An Emperor for the Eclipse CH 4 Live on Literotica
Chapter 4 is ready to go!
Chapter Four: Sometimes we should be careful what we ask for.
Only two more chapters and we’ll be caught up to the farthest point I’ve written. The fourth chapter of AEFTE is now live on Literotica.
Now we’re back with Raothan and it’s time to throw some of these different characters we’ve met together and see what happens. Should be fun, right? Oh, and don’t think I’m done introducing new characters, either. More show up in this chapter, and more still in Chapter 5.
I should note that the next stop for actual erotica is the in-progress Chapter 6, but I promise once we get there, there we be far less downtime without the good stuff that makes you come to Literotica in the first place. Chapters 6, 8, and 9 will all have the lusty bits for your reading pleasure (thought I’m hoping you like the story on its own, as well!).
As before, if you want to see a world map for After Exile or a pronunciation guide for all these weird fantasy names, you can find them here.
Check out an excerpt below, or skip right to Literotica and read Chapter Four now. And please do comment on Lit! I respond in the comments section about every five comments or so. Love to hear from you!
An Emperor for the Eclipse, Chapter 4, Excerpt:
Raothan bent back to his task, using the repetitive motions to smother away nagging thoughts and urges. Before long, he was in that still place with only his breathing and the sensations of the moment: the sun on his back, rind and stalk moving under his hands, the scent of warm earth in his nostrils, hoofbeats …

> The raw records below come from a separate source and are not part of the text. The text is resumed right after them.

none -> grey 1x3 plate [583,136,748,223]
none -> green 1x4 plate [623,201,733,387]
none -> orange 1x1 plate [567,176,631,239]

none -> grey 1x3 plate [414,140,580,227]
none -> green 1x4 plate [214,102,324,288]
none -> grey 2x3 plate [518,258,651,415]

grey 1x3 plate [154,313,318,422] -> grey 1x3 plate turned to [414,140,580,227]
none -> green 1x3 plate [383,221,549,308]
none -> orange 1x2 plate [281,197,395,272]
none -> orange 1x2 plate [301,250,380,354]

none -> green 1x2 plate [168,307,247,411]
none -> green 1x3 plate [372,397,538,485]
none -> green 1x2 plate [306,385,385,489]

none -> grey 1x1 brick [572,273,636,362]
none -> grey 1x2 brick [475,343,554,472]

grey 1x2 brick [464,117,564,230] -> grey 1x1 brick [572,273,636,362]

He cocked his head, focusing his attention on the muted thudding. His farm was, if not remote, at least a short ride form the main road. There would be no one with occasion to lead a horse out this way, and damn sure not more than one. Still, his ears didn’t lie. He stood and turned in the direction of the sound.
A sprig of something dark bounced over the rise, growing as it came. Raothan knew that silhouette. The years would not let him forget. A spear point, aimed at the sky from horseback. Another black point joined the first, and then another. A rider’s helm, the pointed ears of a mount. Two, three, ten …

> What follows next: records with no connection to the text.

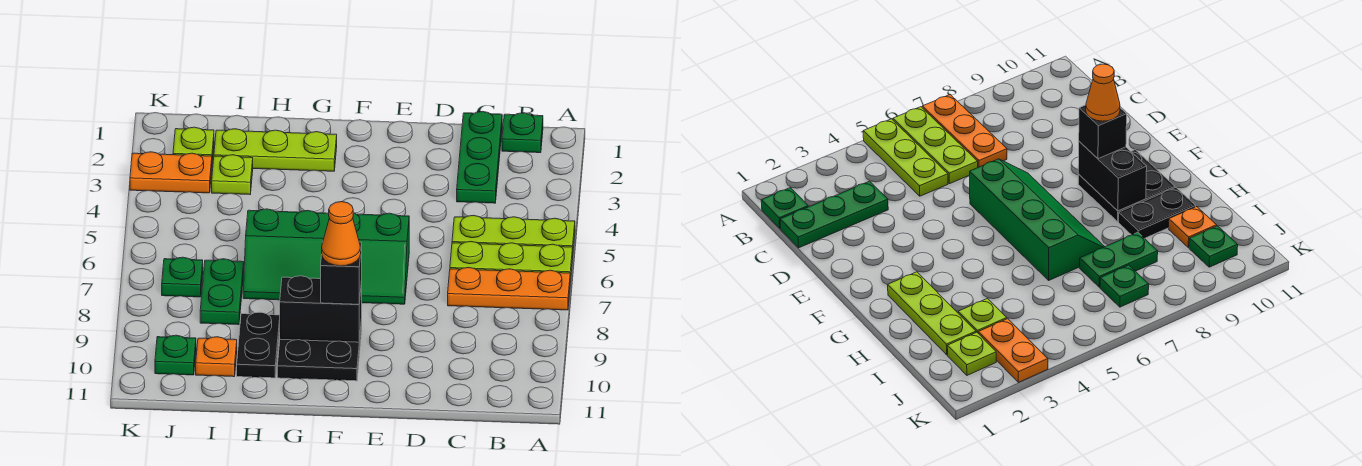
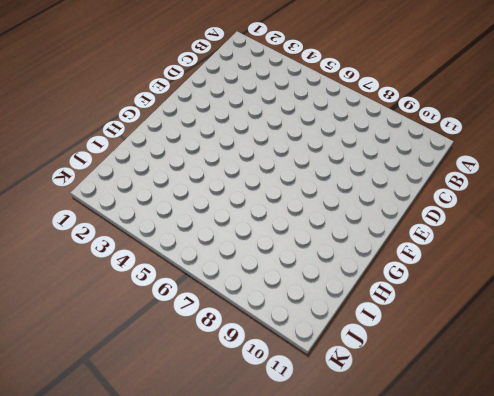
none -> lime 1x3 plate [452,215,575,249]
none -> lime 1x3 plate [450,242,573,283]
none -> orange 1x3 plate [448,267,570,310]

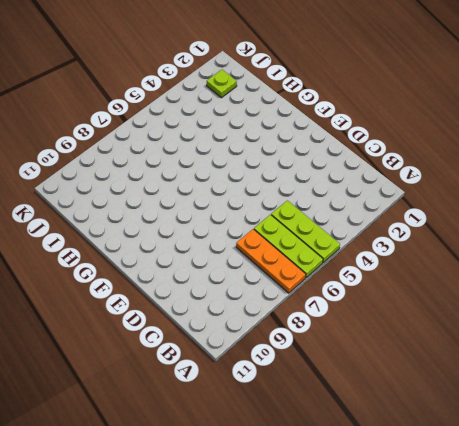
none -> green 1x1 plate [502,113,543,153]
none -> green 1x3 plate [457,111,502,203]
none -> green 2x4 slope [243,209,409,304]

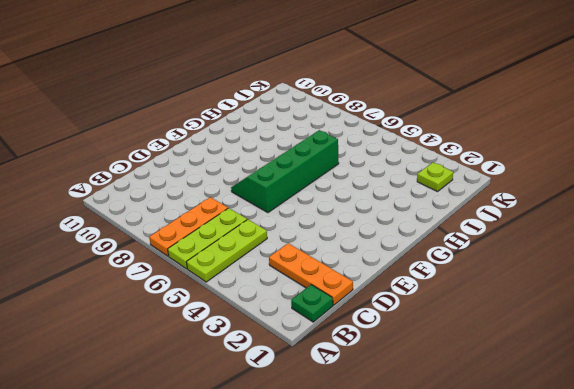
orange 1x3 plate [269,243,353,305] -> green 1x3 plate [457,111,502,203]
none -> black 2x2 plate [277,319,362,381]
none -> lime 1x3 plate [214,129,337,171]
none -> black 1x2 plate [237,312,280,378]

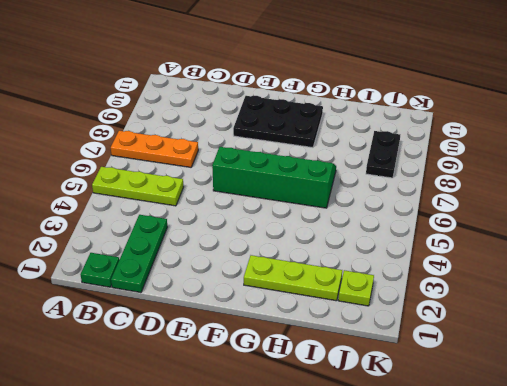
black 2x3 plate [233,96,323,148] -> black 2x2 plate [277,319,362,381]
black 1x2 plate [366,131,400,178] -> black 1x2 plate moved to [237,312,280,378]
none -> lime 1x3 plate [450,242,573,283]
none -> lime 1x1 plate [212,155,253,195]
none -> green 1x2 plate [200,259,244,325]

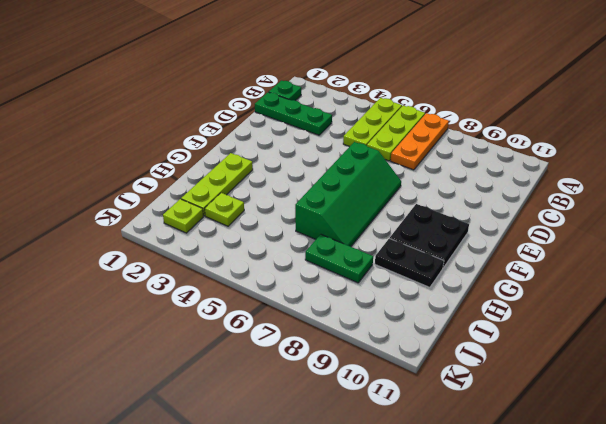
none -> orange 1x1 plate [196,337,237,377]
none -> orange 1x2 plate [130,152,212,193]
none -> green 1x1 plate [162,257,203,297]

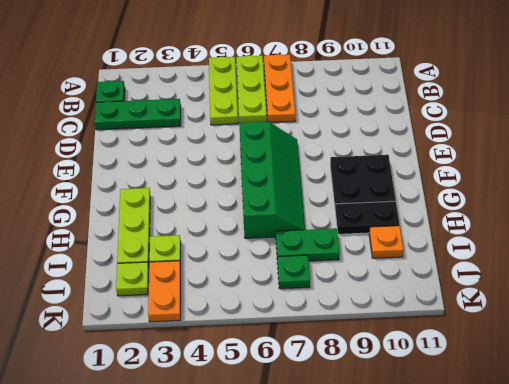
none -> green 1x1 plate [155,335,196,375]
none -> black 1x2 brick [280,276,362,342]
none -> black 1x1 brick [321,242,362,304]

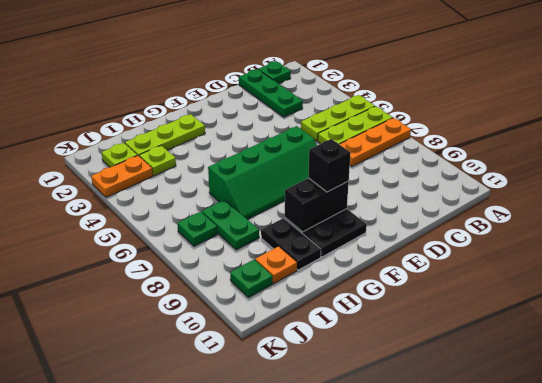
none -> orange 1x1 cone [322,202,361,266]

J’rt Thi’s fucking blood, what’s this now?
He tucked the harvest knife into his belt and dusted his palms together, knocking away the worst of the dirt. The approaching riders—some sort of guard unit, if his impressions served him—came on at a walk: casual, confident, not even bothering to press their mounts into a trot.
They were cutting a straight path in his direction, and his steps took him back to the near edge of the field where it abutted the yard surrounding his house. What was there to do but meet them and learn their business?
Probably some fool new decree being enacted. A tax levy, I’ll wager.
The riders jangled up, bits of tack glinting under the noon light, two columns of five splitting apart and fanning out into a semi-circle before him. An eleventh man, who’d ridden in at their head, stepped his horse forward. Raothan crossed his arms over his chest.
“Look at this one,” he heard one of the riders mutter to a neighbor, “head shaved like he thinks he’s some kind of warrior.”
“The general would shit a sword,” the other agreed on the low assessment of this foreigner standing before them.
The leader swept a hand to the side for silence.
“Are you Ga’ardahn?” he said.
Raothan suspected the man already knew the answer to his own question. How many other Elvigra kissmelon farmers could there be out here?
He laid a finger alongside his nose and then angled it at the man, acknowledging the accuracy of his guess. “It seems I am.”
His eyes skimmed the line of what he now was sure were Imperial Guard. The Emperor’s sigil—a pair of crossed swords beneath a crescent moon—fluttered on blue pennants strung around the shoulders of every horse. Raothan noted the bulk of muscle distributed among the riders, the sharp eyes and taut grips. There were seven men and three women. None of them looked as though they had seen lives of ease. They were not here for a tax levy.